Yesterday, the price of E-Coin went up 4,000 percent and then it dropped below its opening price on that day. The Swiss Financial Market Supervisory Authority (FINMA) accused E-Coin of being a false cryptocurrency.

This cryptocurrency started trading with the price of 6.51 dollars per coin and then it reached its historical maximum od 290.12 dollars yesterday afternoon. This made E-Coin one of the top 30 cryptocurrencies according to the market capitalization, according to CoinMarketCap. A few hours later, the price of the cryptocurrency fell abruptly to 1.91 dollars per coin and went down to the position number 443 of the CoinMarketCap cryptocurrency ranking. At the moment of the writing of this article, the price is 3.80 dollars.

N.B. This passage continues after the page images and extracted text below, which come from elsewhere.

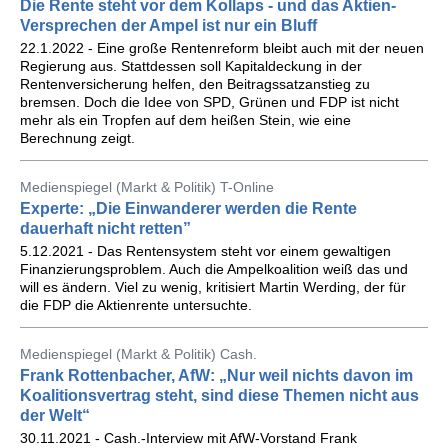
Die Rente steht vor dem Kollaps - und das Aktien-
Versprechen der Ampel ist nur ein Bluff
22.1.2022 - Eine große Rentenreform bleibt auch mit der neuen
Regierung aus. Stattdessen soll Kapitaldeckung in der
Rentenversicherung helfen, den Beitragssatzanstieg zu
bremsen. Doch die Idee von SPD, Grünen und FDP ist nicht
mehr als ein Tropfen auf dem heißen Stein, wie eine
Berechnung zeigt.
Medienspiegel (Markt & Politik) T-Online
Experte: „Die Einwanderer werden die Rente
dauerhaft nicht retten”
5.12.2021 - Das Rentensystem steht vor einem gewaltigen
Finanzierungsproblem. Auch die Ampelkoalition weiß das und
will es ändern. Viel zu wenig, kritisiert Martin Werding, der für
die FDP die Aktienrente untersuchte.
Medienspiegel (Markt & Politik) Cash.
Frank Rottenbacher, AfW: „Nur weil nichts davon im
Koalitionsvertrag steht, sind diese Themen nicht aus
der Welt“
30.11.2021 - Cash.-Interview mit AfW-Vorstand Frank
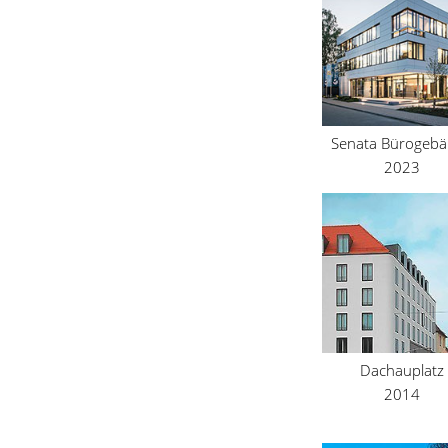
Senata Bürogeb
2023
Dachauplatz
2014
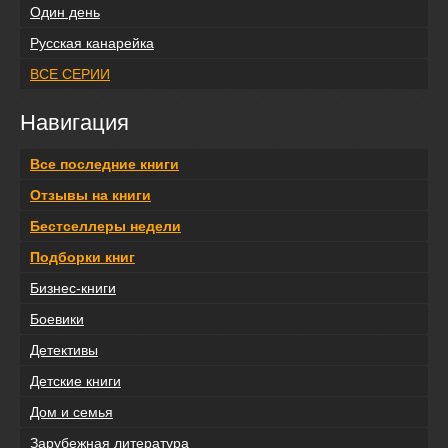
Один день
Русская канарейка
ВСЕ СЕРИИ
Навигация
Все последние книги
Отзывы на книги
Бестселлеры недели
Подборки книг
Бизнес-книги
Боевики
Детективы
Детские книги
Дом и семья
Зарубежная литература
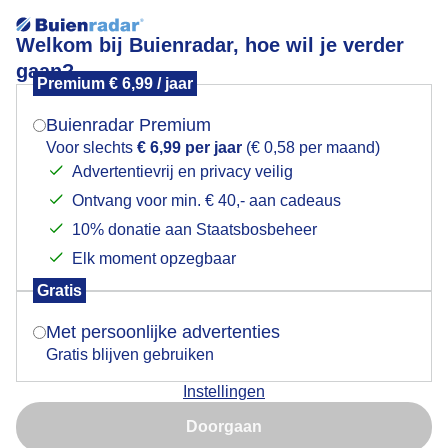
Welkom bij Buienradar, hoe wil je verder
gaan?
Premium € 6,99 / jaar
Mogen we je locatie gebruiken voor het
Mooie wolkenluchten
weer?
Buienradar Premium
Voor slechts
€ 6,99 per jaar
(€ 0,58 per maand)
Advertentievrij en privacy veilig
Ontvang voor min. € 40,- aan cadeaus
Indien je hier nog geen akkoord op hebt gegeven,
verschijnt er zo een pop-up uit je browser waarin
10% donatie aan Staatsbosbeheer
deze toestemming gevraagd wordt.
Elk moment opzegbaar
Gratis
Is goed, toon de popup
Met persoonlijke advertenties
Gratis blijven gebruiken
Mooie wolkenluchten, af en toe brak toch de zon door
Instellingen
vanmiddag in Colijnsplaat (Zeeland)
Nu niet, misschien later
Doorgaan
Door: Vivian Kramer
Gemaakt: 12-06-2026, 90x bekeken
Gebruik je Safari en wil je niet elke dag deze pop-up zien?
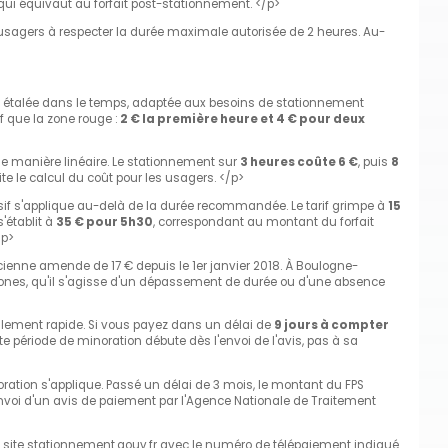
qui équivaut au forfait post-stationnement. </p>
les usagers à respecter la durée maximale autorisée de 2 heures. Au-
lus étalée dans le temps, adaptée aux besoins de stationnement
 que la zone rouge :
2 € la première heure et 4 € pour deux
 de manière linéaire. Le stationnement sur
3 heures coûte 6 €
, puis
8
ilite le calcul du coût pour les usagers. </p>
if s'applique au-delà de la durée recommandée. Le tarif grimpe à
15
'établit à
35 € pour 5h30
, correspondant au montant du forfait
p>
ncienne amende de 17 € depuis le 1er janvier 2018. À Boulogne-
zones, qu'il s'agisse d'un dépassement de durée ou d'une absence
glement rapide. Si vous payez dans un délai de
9 jours à compter
tte période de minoration débute dès l'envoi de l'avis, pas à sa
ration s'applique. Passé un délai de 3 mois, le montant du FPS
'envoi d'un avis de paiement par l'Agence Nationale de Traitement
 le site stationnement.gouv.fr avec le numéro de télépaiement indiqué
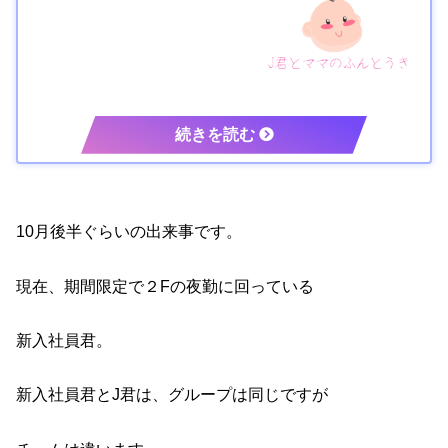
10月後半ぐらいの出来事です。
現在、期間限定で２Fの夜勤に回っている
新入社員君。
新入社員君とJ君は、グループは同じですが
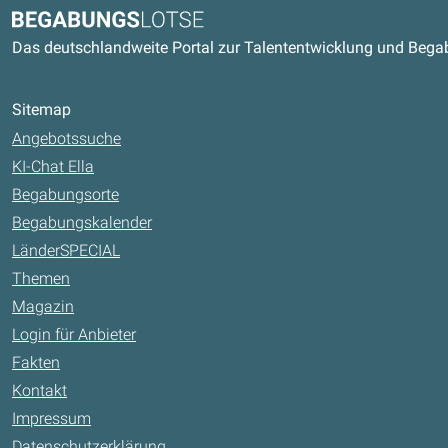
Kontaktdaten und weitere Link
Begabungslotse
Das deutschlandweite Portal zur Talententwicklung und Beg
Sitemap
Angebotssuche
KI-Chat Ella
Begabungsorte
Begabungskalender
LänderSPECIAL
Themen
Magazin
Login für Anbieter
Fakten
Kontakt
Impressum
Datenschutzerklärung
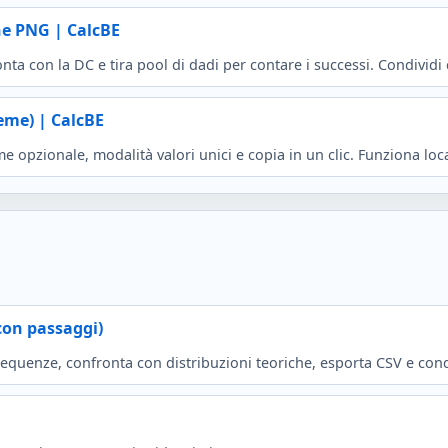
ne PNG | CalcBE
ta con la DC e tira pool di dadi per contare i successi. Condivid
seme) | CalcBE
me opzionale, modalità valori unici e copia in un clic. Funziona lo
(con passaggi)
requenze, confronta con distribuzioni teoriche, esporta CSV e cond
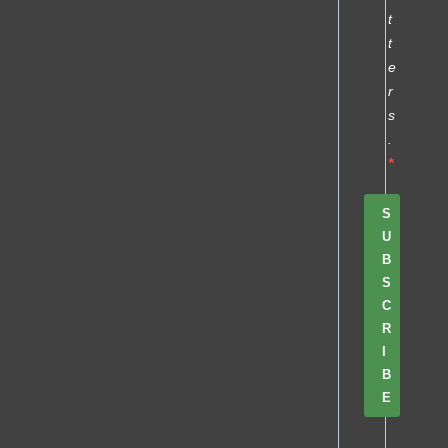
t
t
e
r
s
.
S
U
B
S
C
R
I
B
E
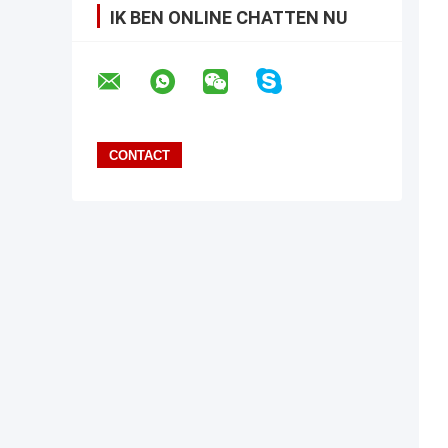
IK BEN ONLINE CHATTEN NU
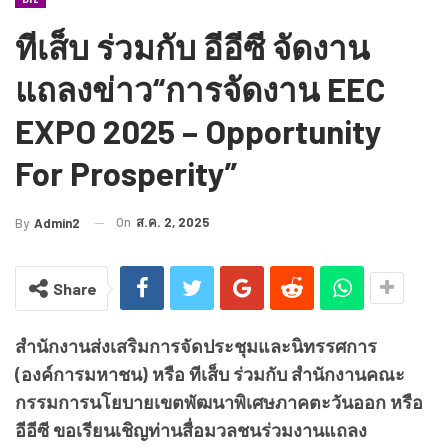
ทีเส็บ ร่วมกับ อีอีซี จัดงาน
แถลงข่าว“การจัดงาน EEC
EXPO 2025 – Opportunity
For Prosperity”
On
ส.ค. 2, 2025
By
Admin2
Share
สำนักงานส่งเสริมการจัดประชุมและนิทรรศการ
(องค์การมหาชน) หรือ ทีเส็บ ร่วมกับ สำนักงานคณะ
กรรมการนโยบายเขตพัฒนาพิเศษภาคตะวันออก หรือ
อีอีซี ขอเรียนเชิญท่านสื่อมวลชนร่วมงานแถลง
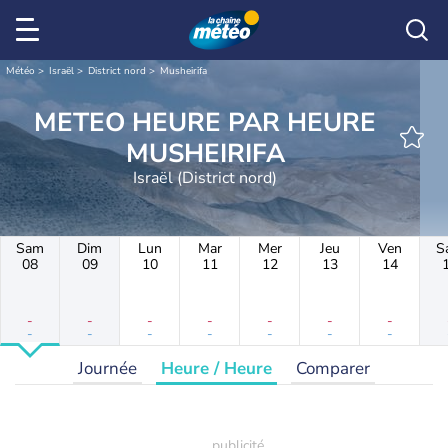
Météo
Israël
District nord
Musheirifa
METEO HEURE PAR HEURE
MUSHEIRIFA
Israël (District nord)
Sam
Dim
Lun
Mar
Mer
Jeu
Ven
S
08
09
10
11
12
13
14
-
-
-
-
-
-
-
-
-
-
-
-
-
-
Journée
Heure / Heure
Comparer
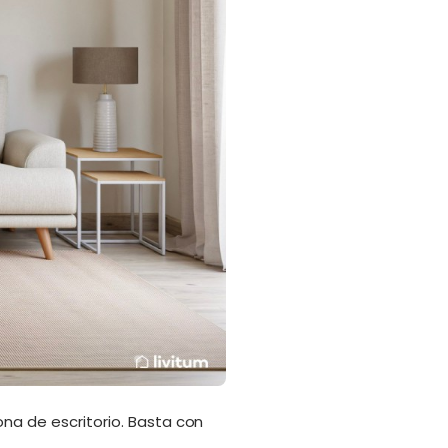
ona de escritorio. Basta con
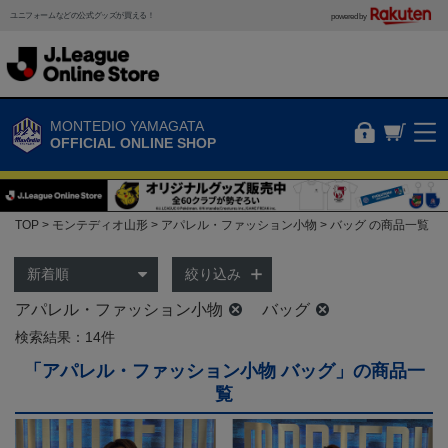
ユニフォームなどの公式グッズが買える！
powered by
MONTEDIO YAMAGATA
OFFICIAL ONLINE SHOP
TOP
モンテディオ山形
アパレル・ファッション小物
バッグ の商品一覧
絞り込み
アパレル・ファッション小物
バッグ
検索結果：14件
「アパレル・ファッション小物 バッグ」の商品一
覧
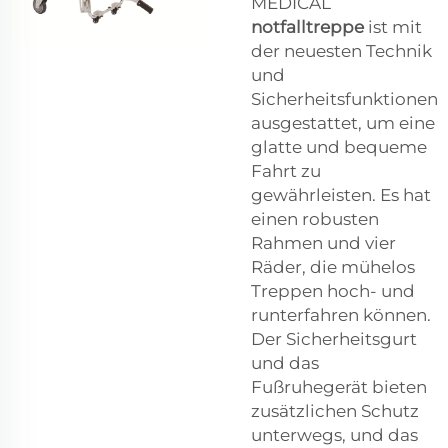
MEDICAL
notfalltreppe
ist mit
der neuesten Technik
und
Sicherheitsfunktionen
ausgestattet, um eine
glatte und bequeme
Fahrt zu
gewährleisten. Es hat
einen robusten
Rahmen und vier
Räder, die mühelos
Treppen hoch- und
runterfahren können.
Der Sicherheitsgurt
und das
Fußruhegerät bieten
zusätzlichen Schutz
unterwegs, und das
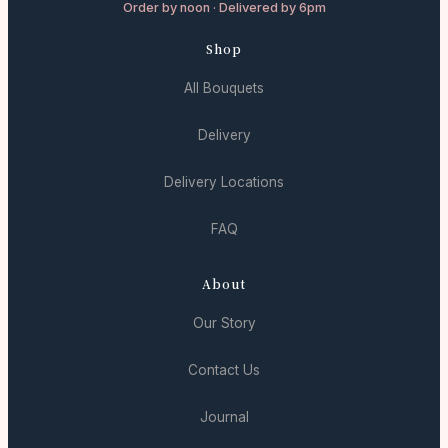
Order by noon · Delivered by 6pm
Shop
All Bouquets
Delivery
Delivery Locations
FAQ
About
Our Story
Contact Us
Journal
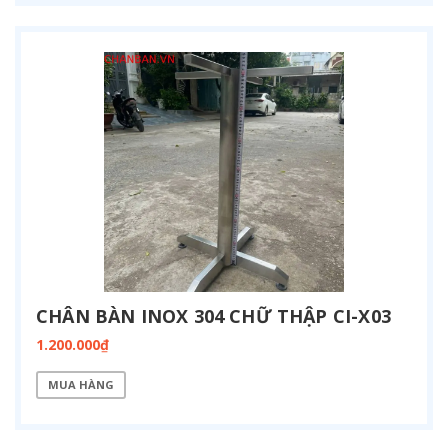
CHÂN BÀN INOX 304 CHỮ THẬP CI-X03
1.200.000₫
MUA HÀNG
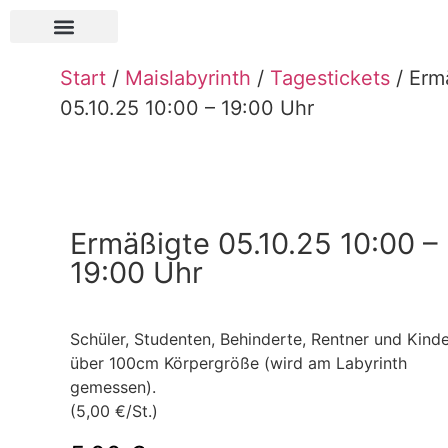
Über Pauls Bauernhof
Start
/
Maislabyrinth
/
Tagestickets
/ Erm
05.10.25 10:00 – 19:00 Uhr
Ermäßigte 05.10.25 10:00 –
19:00 Uhr
Schüler, Studenten, Behinderte, Rentner und Kind
über 100cm Körpergröße (wird am Labyrinth
gemessen).
(5,00 €/St.)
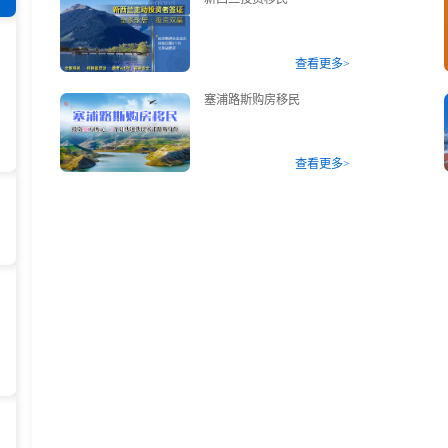
存款/收入移民
杰出人才
日本
韩国
名单)
西班牙远程工签
香港高才
查看更多>
分制)
泰国DTV居留
香港专才计划
土耳其存款护照
香港优才计划
塞浦路斯购房移民
韩国存款投资移民
美国EB1A杰出人才移民
划
菲律宾退休居留签证SRRV
澳洲186、187雇主担保移民
斐济存款退休移民
查看更多>
马来西亚第二家园计划
西班牙非盈利居留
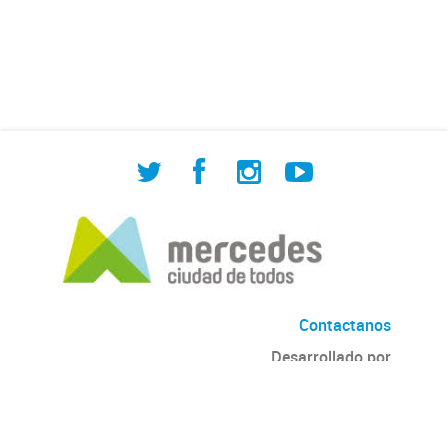
de Cuadrilla de Bacheo: albañilería y
construcción, colocación de tapa
registro, reparación...
Contactanos
Desarrollado por
Andino
con
CKAN
Versión: 2.6.3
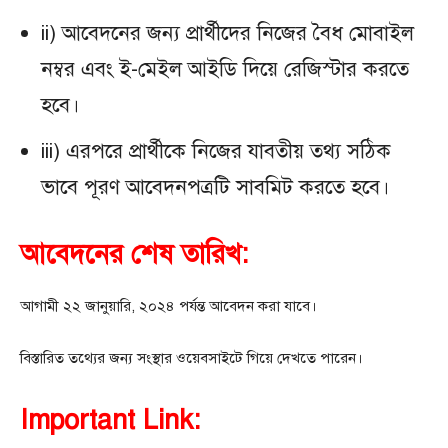
ii) আবেদনের জন্য প্রার্থীদের নিজের বৈধ মোবাইল
নম্বর এবং ই-মেইল আইডি দিয়ে রেজিস্টার করতে
হবে।
iii) এরপরে প্রার্থীকে নিজের যাবতীয় তথ্য সঠিক
ভাবে পূরণ আবেদনপত্রটি সাবমিট করতে হবে।
আবেদনের শেষ তারিখ:
আগামী ২২ জানুয়ারি, ২০২৪ পর্যন্ত আবেদন করা যাবে।
বিস্তারিত তথ্যের জন্য সংস্থার ওয়েবসাইটে গিয়ে দেখতে পারেন।
Important Link:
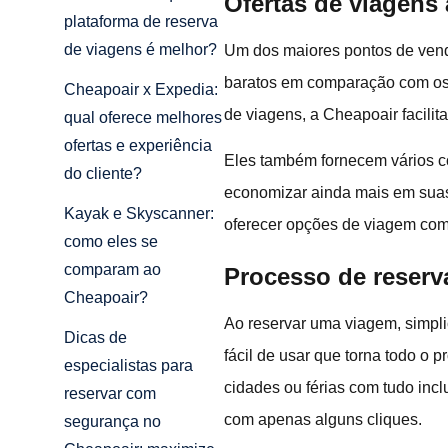
Ofertas de viagens
plataforma de reserva
de viagens é melhor?
Um dos maiores pontos de venda
baratos em comparação com os p
Cheapoair x Expedia:
de viagens, a Cheapoair facili
qual oferece melhores
ofertas e experiência
Eles também fornecem vários c
do cliente?
economizar ainda mais em suas
Kayak e Skyscanner:
oferecer opções de viagem com
como eles se
comparam ao
Processo de reserva
Cheapoair?
Ao reservar uma viagem, simpli
Dicas de
fácil de usar que torna todo o 
especialistas para
cidades ou férias com tudo inc
reservar com
com apenas alguns cliques.
segurança no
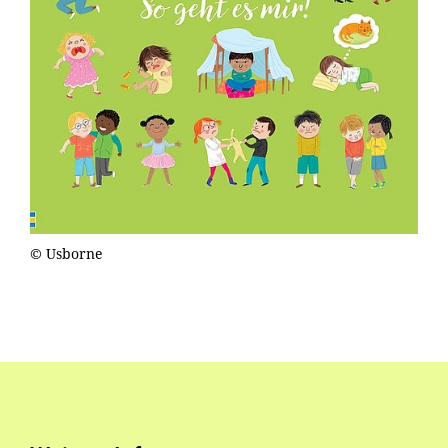
© Usborne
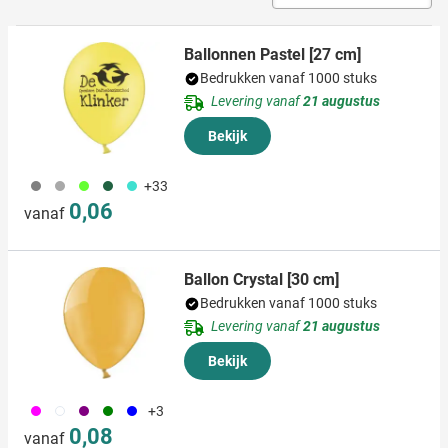
Ballonnen Pastel [27 cm]
Bedrukken vanaf 1000 stuks
Levering vanaf
21 augustus
Bekijk
908
491
153
374
033
+33
0,06
vanaf
Ballon Crystal [30 cm]
Bedrukken vanaf 1000 stuks
Levering vanaf
21 augustus
Bekijk
046
970
024
004
005
+3
0,08
vanaf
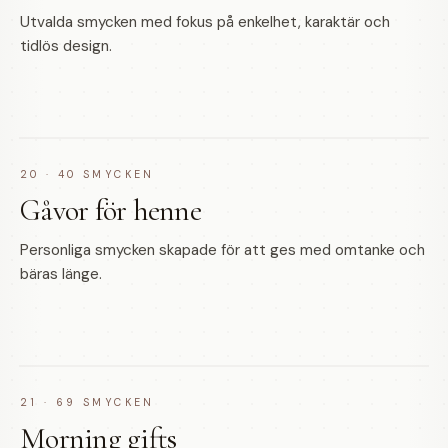
Utvalda smycken med fokus på enkelhet, karaktär och
tidlös design.
20
·
40
SMYCKEN
Gåvor för henne
Personliga smycken skapade för att ges med omtanke och
bäras länge.
21
·
69
SMYCKEN
Morning gifts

The movement of E-Coin resembles the Pump and Dump strategy used to inflate the price of an asset in order to sell it massively at the moment when its price is overrated. This causes an abrupt drop of the price of the asset and brings huge earnings to the people who bought it when the price was low. On the other hand, it causes big losses for the ones who bought it when the price was high.

This does not come as a complete surprise. Last September, the Swiss Financial Market Supervisory Authority (FINMA) stopped the E-Coin operations in the country and accused the company of creating a fraudulent scheme by using a false cryptocurrency. This took place after E-Coin raised 4.2 million dollars from the investors without having the required banking licenses.

Likewise, the Swiss financial authorities discovered an organization called Quid Pro Quo Association. This organization was dealing with fraudulent cryptocurrencies and worked in cooperation with other two entities called DIGITAL TRADING AG and Marcelo Group AG. The authorities initiated a bankruptcy process against the aforementioned companies, blocking their assets worth more than two million Swiss francs.

The FINMA says E-Coin was not behaving like other cryptocurrencies. The cryptocurrency did not use the blockchain technology. Instead, it was stored on local servers. Furthermore, this scheme deceived the investors by assuring them the cryptocurrency was 80% backed up by tangible assets. In reality, this percentage was much lower, which leads to the progressive dilution of the value of the cryptocurrency.